Reproduce every line of the data below word for word, keeping each character unchanged.

(Data entries):
· · · · ·

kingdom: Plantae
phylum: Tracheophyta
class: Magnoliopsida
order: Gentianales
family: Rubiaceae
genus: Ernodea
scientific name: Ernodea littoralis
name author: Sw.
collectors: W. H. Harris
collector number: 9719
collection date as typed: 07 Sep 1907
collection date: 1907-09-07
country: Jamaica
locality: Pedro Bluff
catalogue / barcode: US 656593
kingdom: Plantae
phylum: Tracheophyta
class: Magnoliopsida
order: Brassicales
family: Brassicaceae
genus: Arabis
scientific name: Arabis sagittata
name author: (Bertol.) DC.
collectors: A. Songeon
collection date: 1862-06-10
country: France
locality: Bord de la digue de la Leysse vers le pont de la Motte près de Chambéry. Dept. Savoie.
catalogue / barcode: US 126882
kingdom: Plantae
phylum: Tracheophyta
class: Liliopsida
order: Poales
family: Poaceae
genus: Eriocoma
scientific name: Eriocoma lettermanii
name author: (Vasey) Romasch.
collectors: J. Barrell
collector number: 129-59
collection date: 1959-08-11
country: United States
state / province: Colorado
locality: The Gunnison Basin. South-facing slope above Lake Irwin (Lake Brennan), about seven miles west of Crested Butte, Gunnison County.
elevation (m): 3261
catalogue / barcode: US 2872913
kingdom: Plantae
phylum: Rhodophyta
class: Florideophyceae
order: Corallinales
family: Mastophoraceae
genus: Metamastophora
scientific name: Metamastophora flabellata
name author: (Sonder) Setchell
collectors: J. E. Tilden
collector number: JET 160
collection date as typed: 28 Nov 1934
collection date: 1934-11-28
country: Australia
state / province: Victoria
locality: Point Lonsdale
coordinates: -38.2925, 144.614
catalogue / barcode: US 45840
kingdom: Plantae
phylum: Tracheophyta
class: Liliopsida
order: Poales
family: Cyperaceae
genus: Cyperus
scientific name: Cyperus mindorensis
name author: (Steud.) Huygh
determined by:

· · · · ·

(Exercise answer):
kingdom: Plantae
phylum: Tracheophyta
class: Magnoliopsida
order: Gentianales
family: Rubiaceae
genus: Ernodea
scientific name: Ernodea littoralis
name author: Sw.
collectors: W. H. Harris
collector number: 9719
collection date as typed: 07 Sep 1907
collection date: 1907-09-07
country: Jamaica
locality: Pedro Bluff
catalogue / barcode: US 656593
kingdom: Plantae
phylum: Tracheophyta
class: Magnoliopsida
order: Brassicales
family: Brassicaceae
genus: Arabis
scientific name: Arabis sagittata
name author: (Bertol.) DC.
collectors: A. Songeon
collection date: 1862-06-10
country: France
locality: Bord de la digue de la Leysse vers le pont de la Motte près de Chambéry. Dept. Savoie.
catalogue / barcode: US 126882
kingdom: Plantae
phylum: Tracheophyta
class: Liliopsida
order: Poales
family: Poaceae
genus: Eriocoma
scientific name: Eriocoma lettermanii
name author: (Vasey) Romasch.
collectors: J. Barrell
collector number: 129-59
collection date: 1959-08-11
country: United States
state / province: Colorado
locality: The Gunnison Basin. South-facing slope above Lake Irwin (Lake Brennan), about seven miles west of Crested Butte, Gunnison County.
elevation (m): 3261
catalogue / barcode: US 2872913
kingdom: Plantae
phylum: Rhodophyta
class: Florideophyceae
order: Corallinales
family: Mastophoraceae
genus: Metamastophora
scientific name: Metamastophora flabellata
name author: (Sonder) Setchell
collectors: J. E. Tilden
collector number: JET 160
collection date as typed: 28 Nov 1934
collection date: 1934-11-28
country: Australia
state / province: Victoria
locality: Point Lonsdale
coordinates: -38.2925, 144.614
catalogue / barcode: US 45840
kingdom: Plantae
phylum: Tracheophyta
class: Liliopsida
order: Poales
family: Cyperaceae
genus: Cyperus
scientific name: Cyperus mindorensis
name author: (Steud.) Huygh
determined by:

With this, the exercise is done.